(Saved data entries)

+ + + +

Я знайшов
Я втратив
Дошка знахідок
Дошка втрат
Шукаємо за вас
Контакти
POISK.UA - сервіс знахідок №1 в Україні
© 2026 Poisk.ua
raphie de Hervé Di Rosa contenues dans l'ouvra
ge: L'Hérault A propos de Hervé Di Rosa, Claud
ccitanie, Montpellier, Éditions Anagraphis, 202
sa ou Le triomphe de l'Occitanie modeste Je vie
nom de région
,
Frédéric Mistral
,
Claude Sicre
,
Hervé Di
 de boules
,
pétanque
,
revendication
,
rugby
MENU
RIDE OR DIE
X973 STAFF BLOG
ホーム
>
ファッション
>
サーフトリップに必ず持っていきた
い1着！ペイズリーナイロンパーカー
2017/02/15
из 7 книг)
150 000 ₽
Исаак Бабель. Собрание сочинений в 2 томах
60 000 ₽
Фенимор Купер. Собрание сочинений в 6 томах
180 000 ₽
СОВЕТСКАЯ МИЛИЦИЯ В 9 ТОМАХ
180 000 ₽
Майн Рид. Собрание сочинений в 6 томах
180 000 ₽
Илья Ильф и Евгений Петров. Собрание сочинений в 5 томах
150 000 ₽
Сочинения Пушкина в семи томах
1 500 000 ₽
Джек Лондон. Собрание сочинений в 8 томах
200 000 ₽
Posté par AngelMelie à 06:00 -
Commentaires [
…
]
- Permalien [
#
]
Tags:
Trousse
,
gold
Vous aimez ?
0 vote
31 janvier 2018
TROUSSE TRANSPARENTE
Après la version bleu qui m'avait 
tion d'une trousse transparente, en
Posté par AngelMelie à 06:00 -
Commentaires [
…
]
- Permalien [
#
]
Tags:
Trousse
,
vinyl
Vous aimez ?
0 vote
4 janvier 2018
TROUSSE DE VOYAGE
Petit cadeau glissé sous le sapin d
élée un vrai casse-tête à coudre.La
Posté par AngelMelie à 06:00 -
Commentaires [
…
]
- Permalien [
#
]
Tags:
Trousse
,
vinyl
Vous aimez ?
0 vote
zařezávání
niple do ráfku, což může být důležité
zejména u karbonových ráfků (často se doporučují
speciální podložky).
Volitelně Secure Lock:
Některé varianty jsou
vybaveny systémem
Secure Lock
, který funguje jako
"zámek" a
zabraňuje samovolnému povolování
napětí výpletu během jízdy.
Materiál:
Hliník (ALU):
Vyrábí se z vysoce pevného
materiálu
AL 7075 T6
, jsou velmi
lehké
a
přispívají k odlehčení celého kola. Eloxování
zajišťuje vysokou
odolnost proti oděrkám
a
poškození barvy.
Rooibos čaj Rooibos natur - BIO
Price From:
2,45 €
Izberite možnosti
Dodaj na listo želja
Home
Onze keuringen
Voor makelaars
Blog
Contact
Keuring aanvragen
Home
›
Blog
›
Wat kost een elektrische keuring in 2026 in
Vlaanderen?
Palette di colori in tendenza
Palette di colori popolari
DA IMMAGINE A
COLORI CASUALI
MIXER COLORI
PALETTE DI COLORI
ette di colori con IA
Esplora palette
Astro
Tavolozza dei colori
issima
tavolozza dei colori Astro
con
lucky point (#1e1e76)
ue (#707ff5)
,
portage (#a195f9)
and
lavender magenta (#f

+ + + +

§ **Task directions**
All of the data above needs to be written out again, exactly.

§ **Result**
Я знайшов
Я втратив
Дошка знахідок
Дошка втрат
Шукаємо за вас
Контакти
POISK.UA - сервіс знахідок №1 в Україні
© 2026 Poisk.ua
raphie de Hervé Di Rosa contenues dans l'ouvra
ge: L'Hérault A propos de Hervé Di Rosa, Claud
ccitanie, Montpellier, Éditions Anagraphis, 202
sa ou Le triomphe de l'Occitanie modeste Je vie
nom de région
,
Frédéric Mistral
,
Claude Sicre
,
Hervé Di
 de boules
,
pétanque
,
revendication
,
rugby
MENU
RIDE OR DIE
X973 STAFF BLOG
ホーム
>
ファッション
>
サーフトリップに必ず持っていきた
い1着！ペイズリーナイロンパーカー
2017/02/15
из 7 книг)
150 000 ₽
Исаак Бабель. Собрание сочинений в 2 томах
60 000 ₽
Фенимор Купер. Собрание сочинений в 6 томах
180 000 ₽
СОВЕТСКАЯ МИЛИЦИЯ В 9 ТОМАХ
180 000 ₽
Майн Рид. Собрание сочинений в 6 томах
180 000 ₽
Илья Ильф и Евгений Петров. Собрание сочинений в 5 томах
150 000 ₽
Сочинения Пушкина в семи томах
1 500 000 ₽
Джек Лондон. Собрание сочинений в 8 томах
200 000 ₽
Posté par AngelMelie à 06:00 -
Commentaires [
…
]
- Permalien [
#
]
Tags:
Trousse
,
gold
Vous aimez ?
0 vote
31 janvier 2018
TROUSSE TRANSPARENTE
Après la version bleu qui m'avait 
tion d'une trousse transparente, en
Posté par AngelMelie à 06:00 -
Commentaires [
…
]
- Permalien [
#
]
Tags:
Trousse
,
vinyl
Vous aimez ?
0 vote
4 janvier 2018
TROUSSE DE VOYAGE
Petit cadeau glissé sous le sapin d
élée un vrai casse-tête à coudre.La
Posté par AngelMelie à 06:00 -
Commentaires [
…
]
- Permalien [
#
]
Tags:
Trousse
,
vinyl
Vous aimez ?
0 vote
zařezávání
niple do ráfku, což může být důležité
zejména u karbonových ráfků (často se doporučují
speciální podložky).
Volitelně Secure Lock:
Některé varianty jsou
vybaveny systémem
Secure Lock
, který funguje jako
"zámek" a
zabraňuje samovolnému povolování
napětí výpletu během jízdy.
Materiál:
Hliník (ALU):
Vyrábí se z vysoce pevného
materiálu
AL 7075 T6
, jsou velmi
lehké
a
přispívají k odlehčení celého kola. Eloxování
zajišťuje vysokou
odolnost proti oděrkám
a
poškození barvy.
Rooibos čaj Rooibos natur - BIO
Price From:
2,45 €
Izberite možnosti
Dodaj na listo želja
Home
Onze keuringen
Voor makelaars
Blog
Contact
Keuring aanvragen
Home
›
Blog
›
Wat kost een elektrische keuring in 2026 in
Vlaanderen?
Palette di colori in tendenza
Palette di colori popolari
DA IMMAGINE A
COLORI CASUALI
MIXER COLORI
PALETTE DI COLORI
ette di colori con IA
Esplora palette
Astro
Tavolozza dei colori
issima
tavolozza dei colori Astro
con
lucky point (#1e1e76)
ue (#707ff5)
,
portage (#a195f9)
and
lavender magenta (#f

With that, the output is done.